**Task requirements:** When you repeat the records, keep every word exact and drop each picture.

**The input:**
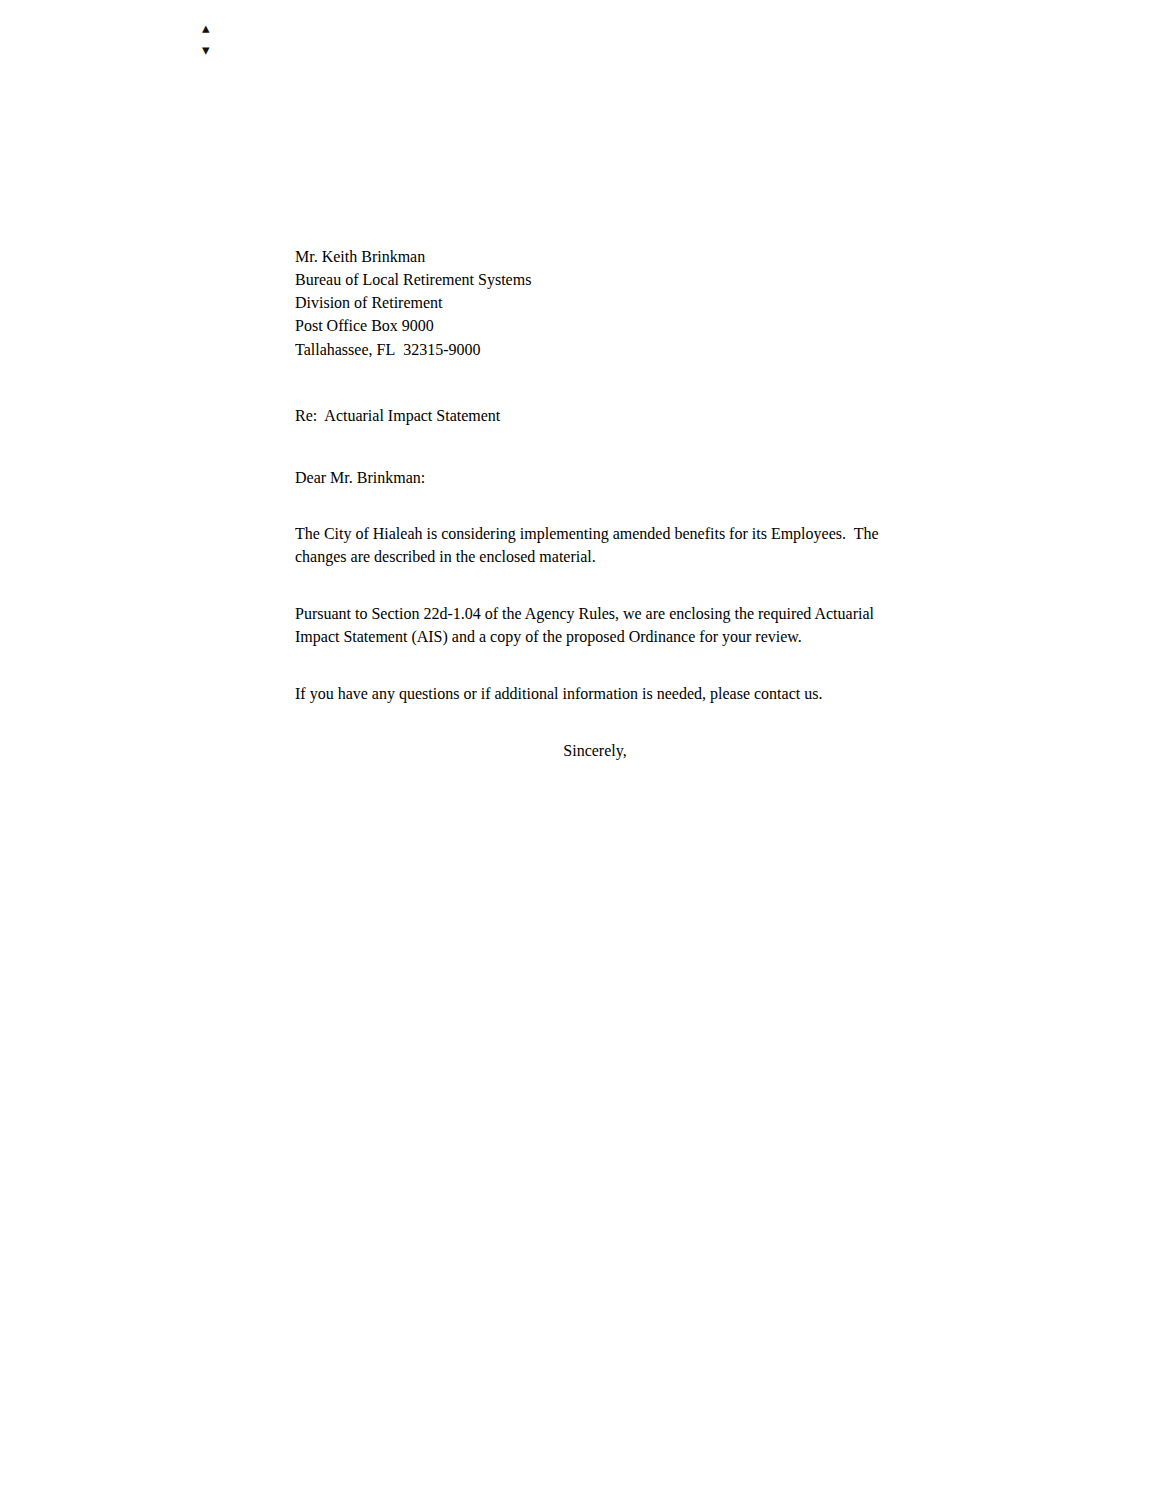▴ ▾
Mr. Keith Brinkman
Bureau of Local Retirement Systems
Division of Retirement
Post Office Box 9000
Tallahassee, FL 32315-9000
Re: Actuarial Impact Statement
Dear Mr. Brinkman:
The City of Hialeah is considering implementing amended benefits for its Employees. The changes are described in the enclosed material.
Pursuant to Section 22d-1.04 of the Agency Rules, we are enclosing the required Actuarial Impact Statement (AIS) and a copy of the proposed Ordinance for your review.
If you have any questions or if additional information is needed, please contact us.
Sincerely,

**Written answer:**
▴ ▾
Mr. Keith Brinkman
Bureau of Local Retirement Systems
Division of Retirement
Post Office Box 9000
Tallahassee, FL 32315-9000
Re: Actuarial Impact Statement
Dear Mr. Brinkman:
The City of Hialeah is considering implementing amended benefits for its Employees. The changes are described in the enclosed material.
Pursuant to Section 22d-1.04 of the Agency Rules, we are enclosing the required Actuarial Impact Statement (AIS) and a copy of the proposed Ordinance for your review.
If you have any questions or if additional information is needed, please contact us.
Sincerely,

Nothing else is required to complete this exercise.